Think back to the information technology available in 1988: No smartphones. No tablets. No texting. No social media. No WiFi. No wireless Internet access.
The Internet, for those who knew about and had access to it, was a text-based collection of random and largely unsearchable information. The few who used email probably had an AOL or CompuServe address. The best PC-based database program was dBase III; the best spreadsheet was Lotus 1-2-3. PC users were facing the question of whether or not Windows was here to stay.
Now imagine that you are required, by law, to operate your business relying only upon the technology that was available in 1988. If you are a company writing auto insurance in California, that is precisely the situation that you face. Auto insurers in California are required, by law, to base the prices of their insurance policies using 1988 technology.
Everybody understands that different drivers reflect different risks of loss. Insurers use statistics to evaluate the likelihood that a driver will have an accident. Overall we accept this system of pricing, not because it is perfect, but because it is the fairest way available to set prices.
Insurers do whatever they can to obtain information that contributes to this analysis. In California, however, the law requires insurers to use 1988 technology to do this analysis.
In 1988 California voters approved Proposition 103, a law dictating what information an auto insurance company must use to set its rates. It required that rates be set based upon a driver’s driving safety record (i.e., his or her record at the DMV), the number of miles driven annually, the number of years of driving experience, and other factors that the Insurance Commissioner decides to let the insurers use.

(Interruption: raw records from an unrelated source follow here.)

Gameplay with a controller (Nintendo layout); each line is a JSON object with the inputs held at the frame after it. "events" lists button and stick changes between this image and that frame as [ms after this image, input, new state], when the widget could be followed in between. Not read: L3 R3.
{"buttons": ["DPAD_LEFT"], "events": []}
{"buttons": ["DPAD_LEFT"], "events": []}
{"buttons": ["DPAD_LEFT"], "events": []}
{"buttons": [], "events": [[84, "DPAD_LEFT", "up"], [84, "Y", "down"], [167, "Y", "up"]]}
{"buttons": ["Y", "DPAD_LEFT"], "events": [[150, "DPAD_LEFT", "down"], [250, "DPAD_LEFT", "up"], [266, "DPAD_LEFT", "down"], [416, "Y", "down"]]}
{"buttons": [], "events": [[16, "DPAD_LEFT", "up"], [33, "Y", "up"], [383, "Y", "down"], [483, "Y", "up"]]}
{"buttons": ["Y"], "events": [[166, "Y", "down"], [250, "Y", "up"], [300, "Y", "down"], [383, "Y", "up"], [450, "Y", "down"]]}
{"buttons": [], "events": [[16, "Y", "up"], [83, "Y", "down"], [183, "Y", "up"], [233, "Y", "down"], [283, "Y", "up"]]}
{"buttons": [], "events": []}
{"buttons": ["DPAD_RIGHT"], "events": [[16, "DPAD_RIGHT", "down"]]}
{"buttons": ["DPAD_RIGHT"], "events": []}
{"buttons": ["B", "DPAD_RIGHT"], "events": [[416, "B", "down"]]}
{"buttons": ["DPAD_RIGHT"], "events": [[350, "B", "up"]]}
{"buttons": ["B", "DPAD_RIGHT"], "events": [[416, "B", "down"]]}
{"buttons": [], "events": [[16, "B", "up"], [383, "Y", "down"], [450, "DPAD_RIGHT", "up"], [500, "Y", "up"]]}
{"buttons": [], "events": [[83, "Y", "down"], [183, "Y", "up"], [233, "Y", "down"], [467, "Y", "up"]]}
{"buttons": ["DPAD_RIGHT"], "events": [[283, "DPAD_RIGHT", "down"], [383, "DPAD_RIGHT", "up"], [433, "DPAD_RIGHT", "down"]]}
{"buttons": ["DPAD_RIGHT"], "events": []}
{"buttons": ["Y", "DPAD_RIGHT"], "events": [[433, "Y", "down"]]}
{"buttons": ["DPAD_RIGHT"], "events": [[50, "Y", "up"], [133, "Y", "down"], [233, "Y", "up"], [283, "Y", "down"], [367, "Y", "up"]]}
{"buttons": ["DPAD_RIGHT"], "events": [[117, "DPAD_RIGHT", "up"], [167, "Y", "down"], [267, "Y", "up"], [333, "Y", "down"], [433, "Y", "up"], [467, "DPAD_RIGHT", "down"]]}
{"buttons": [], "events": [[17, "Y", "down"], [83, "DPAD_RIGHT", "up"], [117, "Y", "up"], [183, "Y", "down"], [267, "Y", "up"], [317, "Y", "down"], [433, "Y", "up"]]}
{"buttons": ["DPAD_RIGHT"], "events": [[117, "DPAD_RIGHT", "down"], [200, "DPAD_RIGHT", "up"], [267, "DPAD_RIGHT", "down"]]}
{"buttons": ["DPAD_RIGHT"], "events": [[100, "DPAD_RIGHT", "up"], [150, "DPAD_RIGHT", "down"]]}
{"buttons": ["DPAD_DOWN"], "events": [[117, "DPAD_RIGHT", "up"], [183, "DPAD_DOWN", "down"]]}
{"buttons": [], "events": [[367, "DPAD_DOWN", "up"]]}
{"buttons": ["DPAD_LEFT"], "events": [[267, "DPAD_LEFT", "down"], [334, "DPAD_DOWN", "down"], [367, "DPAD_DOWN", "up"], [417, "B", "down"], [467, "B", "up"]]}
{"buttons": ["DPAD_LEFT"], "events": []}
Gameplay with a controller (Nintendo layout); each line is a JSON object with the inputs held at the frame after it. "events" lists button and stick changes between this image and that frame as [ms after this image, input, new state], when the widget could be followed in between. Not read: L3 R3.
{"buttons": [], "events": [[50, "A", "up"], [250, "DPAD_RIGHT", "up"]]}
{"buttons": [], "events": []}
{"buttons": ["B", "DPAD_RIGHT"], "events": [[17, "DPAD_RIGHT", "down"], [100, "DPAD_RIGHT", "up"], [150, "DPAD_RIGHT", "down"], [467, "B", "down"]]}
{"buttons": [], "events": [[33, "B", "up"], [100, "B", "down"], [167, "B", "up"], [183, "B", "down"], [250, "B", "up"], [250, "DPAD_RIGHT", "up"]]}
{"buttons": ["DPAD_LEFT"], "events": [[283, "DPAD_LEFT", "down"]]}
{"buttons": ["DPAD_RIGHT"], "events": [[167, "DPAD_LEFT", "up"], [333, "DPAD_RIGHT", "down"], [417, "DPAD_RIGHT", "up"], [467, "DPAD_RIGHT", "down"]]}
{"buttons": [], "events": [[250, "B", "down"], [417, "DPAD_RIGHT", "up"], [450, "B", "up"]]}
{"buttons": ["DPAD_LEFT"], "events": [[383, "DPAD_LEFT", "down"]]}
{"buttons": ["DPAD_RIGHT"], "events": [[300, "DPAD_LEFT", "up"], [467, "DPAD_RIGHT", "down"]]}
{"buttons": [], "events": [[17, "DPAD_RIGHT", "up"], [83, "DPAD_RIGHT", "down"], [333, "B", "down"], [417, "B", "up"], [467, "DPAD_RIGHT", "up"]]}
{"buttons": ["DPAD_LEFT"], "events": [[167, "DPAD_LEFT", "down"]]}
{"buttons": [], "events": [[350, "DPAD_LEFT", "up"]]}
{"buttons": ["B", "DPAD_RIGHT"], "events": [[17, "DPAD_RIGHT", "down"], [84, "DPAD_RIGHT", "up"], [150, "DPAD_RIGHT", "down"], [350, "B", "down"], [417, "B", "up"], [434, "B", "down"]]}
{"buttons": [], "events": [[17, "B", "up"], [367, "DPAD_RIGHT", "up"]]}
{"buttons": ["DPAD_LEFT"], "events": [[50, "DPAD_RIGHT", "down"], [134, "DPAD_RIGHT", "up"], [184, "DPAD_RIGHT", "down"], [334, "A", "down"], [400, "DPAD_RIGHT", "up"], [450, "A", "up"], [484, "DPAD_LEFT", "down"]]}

The key to this system is that these factors must be used "in decreasing order of importance." This means that no matter what factors may be allowed by the Insurance Commissioner, none of those factors may influence rates more than the first three -- DMV record, miles driven, and years of experience. In 1988 this may have made sense. But 26 years later there are a host of technological tools available that would allow insurers to set rates far more accurately and far more fairly.
For example, with current technology it would be simple for a driver to install an application on his or her smartphone, or in the computer system of the car, that would give precise data about that driver’s actual driving practices. A few weeks of data showing how fast a person drove, whether he or she was prone to rapid acceleration or frantic braking, and whether the driver primarily drove through busy city streets or empty country roads would tell far more about a driver than does a DMV record. Technology-based recording of actual miles driven would be far more accurate than the estimates currently employed by most insurers. In California, however, these systems would be illegal and are not available.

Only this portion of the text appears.